It was late fall of 2019 when plans were set in motion to professionally manage money. I’d already had over 12 years of experience in markets and had been through a financial crisis in 2008-2009, and a double dip recession fear or two, and a late 2018 taper tantrum. What I didn’t personally live through, I studied in depth. The Great Depression, WW2, the dot com boom and bust, and countless other economic and business cycles. I’d seen it all… until I hadn’t.
As I was studying for and passing my licensure exams, news had begun to swirl about a virus in China. During the holiday season in late 2019, the topic was a talking point at holiday parties and family gatherings. A virus that seemed specific to China at the time soon had us all locked inside our homes.

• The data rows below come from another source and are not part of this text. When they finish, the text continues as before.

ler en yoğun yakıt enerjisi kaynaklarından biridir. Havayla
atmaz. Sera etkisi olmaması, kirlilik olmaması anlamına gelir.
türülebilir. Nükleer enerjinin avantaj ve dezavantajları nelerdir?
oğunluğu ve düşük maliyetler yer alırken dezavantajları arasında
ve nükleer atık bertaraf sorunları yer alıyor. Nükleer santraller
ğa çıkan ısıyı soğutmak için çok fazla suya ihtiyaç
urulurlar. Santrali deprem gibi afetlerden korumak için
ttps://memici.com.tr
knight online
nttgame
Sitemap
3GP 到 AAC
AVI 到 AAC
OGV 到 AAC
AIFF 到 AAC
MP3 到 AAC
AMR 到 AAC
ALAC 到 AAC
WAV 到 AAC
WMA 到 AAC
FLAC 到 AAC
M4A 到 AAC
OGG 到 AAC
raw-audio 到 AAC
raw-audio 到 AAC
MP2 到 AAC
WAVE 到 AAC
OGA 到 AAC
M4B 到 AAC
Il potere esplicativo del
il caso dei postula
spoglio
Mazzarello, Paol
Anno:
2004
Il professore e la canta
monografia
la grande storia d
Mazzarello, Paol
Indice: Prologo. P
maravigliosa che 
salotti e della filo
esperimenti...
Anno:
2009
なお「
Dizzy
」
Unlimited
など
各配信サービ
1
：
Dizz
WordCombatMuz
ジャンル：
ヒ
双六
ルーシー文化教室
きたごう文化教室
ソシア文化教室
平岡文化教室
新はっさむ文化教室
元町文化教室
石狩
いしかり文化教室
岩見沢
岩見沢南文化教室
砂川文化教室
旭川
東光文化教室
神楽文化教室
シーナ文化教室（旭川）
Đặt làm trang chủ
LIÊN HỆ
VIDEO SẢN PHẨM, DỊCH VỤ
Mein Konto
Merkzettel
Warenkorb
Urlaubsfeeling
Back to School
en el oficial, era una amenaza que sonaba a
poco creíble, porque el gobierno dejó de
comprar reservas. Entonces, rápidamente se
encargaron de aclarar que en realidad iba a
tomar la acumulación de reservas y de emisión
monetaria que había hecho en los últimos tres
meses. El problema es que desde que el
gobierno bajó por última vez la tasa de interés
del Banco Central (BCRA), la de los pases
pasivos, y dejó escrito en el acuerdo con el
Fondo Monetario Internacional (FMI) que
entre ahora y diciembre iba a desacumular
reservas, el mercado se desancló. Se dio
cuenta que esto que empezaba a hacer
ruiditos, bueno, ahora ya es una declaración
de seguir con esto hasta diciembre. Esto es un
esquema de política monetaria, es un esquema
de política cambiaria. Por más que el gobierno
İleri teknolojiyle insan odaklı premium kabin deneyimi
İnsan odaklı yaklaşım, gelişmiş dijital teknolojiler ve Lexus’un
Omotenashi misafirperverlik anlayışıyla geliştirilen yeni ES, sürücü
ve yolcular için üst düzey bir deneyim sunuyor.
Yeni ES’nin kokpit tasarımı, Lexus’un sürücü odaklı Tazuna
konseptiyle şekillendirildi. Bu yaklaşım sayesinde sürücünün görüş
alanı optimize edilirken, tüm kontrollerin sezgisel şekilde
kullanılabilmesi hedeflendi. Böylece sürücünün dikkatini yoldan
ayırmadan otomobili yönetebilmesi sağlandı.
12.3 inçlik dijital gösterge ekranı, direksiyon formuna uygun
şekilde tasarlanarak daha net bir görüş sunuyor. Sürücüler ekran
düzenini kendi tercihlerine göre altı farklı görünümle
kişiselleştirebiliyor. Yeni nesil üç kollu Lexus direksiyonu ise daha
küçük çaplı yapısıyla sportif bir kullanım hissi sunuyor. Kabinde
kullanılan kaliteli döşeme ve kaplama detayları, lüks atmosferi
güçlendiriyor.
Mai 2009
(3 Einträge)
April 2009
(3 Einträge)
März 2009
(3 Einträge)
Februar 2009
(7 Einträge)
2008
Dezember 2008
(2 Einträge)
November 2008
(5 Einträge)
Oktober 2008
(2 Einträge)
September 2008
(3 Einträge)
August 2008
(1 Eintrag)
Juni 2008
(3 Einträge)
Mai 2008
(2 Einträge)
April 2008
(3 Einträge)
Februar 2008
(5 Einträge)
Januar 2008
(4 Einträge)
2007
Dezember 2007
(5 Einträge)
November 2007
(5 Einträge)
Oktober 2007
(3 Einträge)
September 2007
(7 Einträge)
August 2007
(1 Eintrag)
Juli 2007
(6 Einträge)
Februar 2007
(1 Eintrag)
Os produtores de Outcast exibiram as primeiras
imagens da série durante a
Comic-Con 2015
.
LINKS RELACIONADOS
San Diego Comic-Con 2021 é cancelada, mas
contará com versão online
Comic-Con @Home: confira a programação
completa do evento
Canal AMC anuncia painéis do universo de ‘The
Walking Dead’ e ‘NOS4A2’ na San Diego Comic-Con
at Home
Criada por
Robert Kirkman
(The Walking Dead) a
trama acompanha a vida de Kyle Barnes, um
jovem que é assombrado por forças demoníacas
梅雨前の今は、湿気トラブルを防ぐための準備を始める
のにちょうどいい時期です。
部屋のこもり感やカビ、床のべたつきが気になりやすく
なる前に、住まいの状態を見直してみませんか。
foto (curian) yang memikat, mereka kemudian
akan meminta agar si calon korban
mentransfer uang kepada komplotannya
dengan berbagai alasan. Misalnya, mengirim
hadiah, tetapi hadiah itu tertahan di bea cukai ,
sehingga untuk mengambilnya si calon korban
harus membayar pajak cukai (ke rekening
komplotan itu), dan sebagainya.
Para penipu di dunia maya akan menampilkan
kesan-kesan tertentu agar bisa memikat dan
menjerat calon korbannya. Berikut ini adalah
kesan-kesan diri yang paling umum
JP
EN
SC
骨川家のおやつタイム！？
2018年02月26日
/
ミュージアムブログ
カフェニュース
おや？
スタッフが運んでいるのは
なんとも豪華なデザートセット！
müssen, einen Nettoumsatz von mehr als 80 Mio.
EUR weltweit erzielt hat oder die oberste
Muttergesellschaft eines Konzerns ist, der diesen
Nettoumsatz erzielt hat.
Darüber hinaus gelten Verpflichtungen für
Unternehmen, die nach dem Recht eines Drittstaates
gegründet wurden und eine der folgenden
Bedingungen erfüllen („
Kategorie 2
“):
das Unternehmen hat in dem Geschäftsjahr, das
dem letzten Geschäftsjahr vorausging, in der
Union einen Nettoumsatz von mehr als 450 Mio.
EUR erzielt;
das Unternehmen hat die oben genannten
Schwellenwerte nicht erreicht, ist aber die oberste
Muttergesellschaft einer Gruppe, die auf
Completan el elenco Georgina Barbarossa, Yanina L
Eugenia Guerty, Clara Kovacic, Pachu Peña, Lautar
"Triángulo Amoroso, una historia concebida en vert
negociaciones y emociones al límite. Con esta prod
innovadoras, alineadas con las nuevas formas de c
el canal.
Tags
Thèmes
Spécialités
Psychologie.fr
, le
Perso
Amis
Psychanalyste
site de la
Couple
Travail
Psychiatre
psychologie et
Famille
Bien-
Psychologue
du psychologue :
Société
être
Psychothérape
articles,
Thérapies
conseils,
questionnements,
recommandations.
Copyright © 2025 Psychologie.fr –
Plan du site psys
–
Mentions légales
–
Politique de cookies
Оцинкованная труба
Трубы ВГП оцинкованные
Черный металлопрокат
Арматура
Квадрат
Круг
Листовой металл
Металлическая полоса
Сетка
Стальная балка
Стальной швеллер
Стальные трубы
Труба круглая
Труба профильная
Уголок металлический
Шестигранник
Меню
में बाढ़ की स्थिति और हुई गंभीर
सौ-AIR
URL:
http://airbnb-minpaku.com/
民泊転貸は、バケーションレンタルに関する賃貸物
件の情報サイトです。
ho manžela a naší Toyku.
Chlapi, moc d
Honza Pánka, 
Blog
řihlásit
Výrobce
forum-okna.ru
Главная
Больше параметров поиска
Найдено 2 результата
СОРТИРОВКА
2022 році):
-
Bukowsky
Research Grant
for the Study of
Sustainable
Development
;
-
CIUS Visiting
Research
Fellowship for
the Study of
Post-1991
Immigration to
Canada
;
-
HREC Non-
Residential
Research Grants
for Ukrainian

My first accounts under management had gone to nearly 95% cash by mid February. That was a scary event, even for the most seasoned asset managers. I had no playbook for a global shutdown of nearly the entire world economy. As central banks of the world lead a coordinated effort to stimulate economies and markets, cash was put back to work across client accounts and 2020 turned out to be a great year, all things considered. NOW I’d seen it all… until I hadn’t.
Fast forward two and a half years. Add to the list of things I’d never seen:
The fastest bear market in history to the fastest bull market in history. The most fiscal and monetary stimulus dumped on markets in history, leading to the highest inflation in 40 years, causing central banks to reverse course at the fastest pace in history, throwing us back into a bear market lasting longer than any other bear market in over a decade, inept politicians worldwide, even more inept central bankers worldwide, a few more Covid lockdowns and reopenings, supply chain issues, geopolitical turmoil including but not limited to disruptions in commodity supply, mass casualities, and most recently the threat of nuclear retaliation. Did I miss anything?
The past two and a half years can be characterized as something of a “shock cluster.” Alan Hawkes, professor of mathematical finance derived a statistical model demonstrating that seemingly random and unlikely events can cause additional events to occur in a sort of self-exciting process. And self excited we are. The antidote to excitement is less excitement, more boring. We’ve never needed boring so badly.
That brings us to markets. In the coming days you will see a three part series from us at JSPM LLC covering the investment landscape as we prepare to round out 2022 and head into 2023. I think you will find it insightful. Stay tuned.
Trent J. Smalley, CMT
P.S. You may have noticed it has been a while since my last post. On May 20th this year I lost my best buddy, Simon the Beagle. I have never posted a blog without him under my desk. It took me a while to want to do this again without him. This is dedicated to him across the rainbow bridge as well as to my new buddy, Enzo the Beagle puppy, who has chewed through the legs of that very same desk.